**EXERCISE BRIEF**
The lines to extract run from the first line of the entries through the line that contains "The Relevant date"; reproduce exactly those lines and no others.

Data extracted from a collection
===
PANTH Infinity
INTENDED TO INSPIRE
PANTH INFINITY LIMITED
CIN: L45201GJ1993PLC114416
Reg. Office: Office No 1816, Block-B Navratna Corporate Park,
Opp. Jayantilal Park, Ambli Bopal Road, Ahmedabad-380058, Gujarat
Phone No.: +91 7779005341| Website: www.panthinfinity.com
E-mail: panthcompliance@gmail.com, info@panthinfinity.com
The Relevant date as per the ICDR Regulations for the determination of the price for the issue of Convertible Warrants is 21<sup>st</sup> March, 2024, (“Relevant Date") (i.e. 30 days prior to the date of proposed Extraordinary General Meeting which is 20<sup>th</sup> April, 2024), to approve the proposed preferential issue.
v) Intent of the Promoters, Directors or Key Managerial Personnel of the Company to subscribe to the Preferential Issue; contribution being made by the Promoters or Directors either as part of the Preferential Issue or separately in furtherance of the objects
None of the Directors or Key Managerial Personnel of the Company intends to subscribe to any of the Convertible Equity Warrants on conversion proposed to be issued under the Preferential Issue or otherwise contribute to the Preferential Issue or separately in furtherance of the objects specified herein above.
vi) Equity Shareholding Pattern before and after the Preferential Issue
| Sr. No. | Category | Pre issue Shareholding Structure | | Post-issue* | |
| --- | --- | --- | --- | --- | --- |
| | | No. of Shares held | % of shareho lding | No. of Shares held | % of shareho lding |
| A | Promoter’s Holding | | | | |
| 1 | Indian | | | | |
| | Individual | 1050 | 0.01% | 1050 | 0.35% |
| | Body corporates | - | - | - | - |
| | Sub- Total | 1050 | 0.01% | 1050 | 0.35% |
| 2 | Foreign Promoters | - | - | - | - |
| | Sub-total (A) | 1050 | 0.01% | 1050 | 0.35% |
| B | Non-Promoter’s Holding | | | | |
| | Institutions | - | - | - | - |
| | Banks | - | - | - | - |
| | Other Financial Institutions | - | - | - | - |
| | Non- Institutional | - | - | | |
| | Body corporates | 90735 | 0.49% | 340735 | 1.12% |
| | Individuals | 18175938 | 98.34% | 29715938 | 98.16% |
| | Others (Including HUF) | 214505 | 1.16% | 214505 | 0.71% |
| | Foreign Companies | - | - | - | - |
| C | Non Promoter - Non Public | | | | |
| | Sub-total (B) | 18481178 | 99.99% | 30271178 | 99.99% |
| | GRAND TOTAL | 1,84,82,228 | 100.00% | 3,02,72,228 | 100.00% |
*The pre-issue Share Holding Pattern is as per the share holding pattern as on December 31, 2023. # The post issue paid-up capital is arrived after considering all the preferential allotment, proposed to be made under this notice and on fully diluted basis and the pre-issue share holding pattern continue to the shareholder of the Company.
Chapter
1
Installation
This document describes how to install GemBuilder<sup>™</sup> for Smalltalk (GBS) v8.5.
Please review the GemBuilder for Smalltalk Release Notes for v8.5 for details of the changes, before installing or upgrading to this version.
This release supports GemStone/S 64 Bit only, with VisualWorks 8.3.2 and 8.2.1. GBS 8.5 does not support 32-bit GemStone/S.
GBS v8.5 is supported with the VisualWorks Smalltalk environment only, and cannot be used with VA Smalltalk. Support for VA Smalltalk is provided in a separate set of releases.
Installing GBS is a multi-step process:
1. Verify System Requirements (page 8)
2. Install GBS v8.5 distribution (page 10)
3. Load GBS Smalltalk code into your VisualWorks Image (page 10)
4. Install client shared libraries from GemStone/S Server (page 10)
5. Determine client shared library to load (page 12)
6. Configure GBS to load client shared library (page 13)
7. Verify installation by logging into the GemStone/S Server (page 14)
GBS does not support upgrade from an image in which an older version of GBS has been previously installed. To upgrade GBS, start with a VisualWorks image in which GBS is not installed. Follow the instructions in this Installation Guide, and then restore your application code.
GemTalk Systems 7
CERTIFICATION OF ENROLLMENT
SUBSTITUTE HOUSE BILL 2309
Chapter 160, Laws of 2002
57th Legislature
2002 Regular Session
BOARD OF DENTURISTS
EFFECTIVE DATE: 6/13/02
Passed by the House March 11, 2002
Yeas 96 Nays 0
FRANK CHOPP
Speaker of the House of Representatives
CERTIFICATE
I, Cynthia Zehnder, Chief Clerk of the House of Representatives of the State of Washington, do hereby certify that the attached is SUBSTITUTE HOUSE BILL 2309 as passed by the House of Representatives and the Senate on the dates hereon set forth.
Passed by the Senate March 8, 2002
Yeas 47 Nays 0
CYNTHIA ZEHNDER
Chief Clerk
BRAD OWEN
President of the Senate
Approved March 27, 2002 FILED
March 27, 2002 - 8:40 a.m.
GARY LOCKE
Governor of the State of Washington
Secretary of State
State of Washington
===
**ANSWER BELOW**
PANTH Infinity
INTENDED TO INSPIRE
PANTH INFINITY LIMITED
CIN: L45201GJ1993PLC114416
Reg. Office: Office No 1816, Block-B Navratna Corporate Park,
Opp. Jayantilal Park, Ambli Bopal Road, Ahmedabad-380058, Gujarat
Phone No.: +91 7779005341| Website: www.panthinfinity.com
E-mail: panthcompliance@gmail.com, info@panthinfinity.com
The Relevant date as per the ICDR Regulations for the determination of the price for the issue of Convertible Warrants is 21<sup>st</sup> March, 2024, (“Relevant Date") (i.e. 30 days prior to the date of proposed Extraordinary General Meeting which is 20<sup>th</sup> April, 2024), to approve the proposed preferential issue.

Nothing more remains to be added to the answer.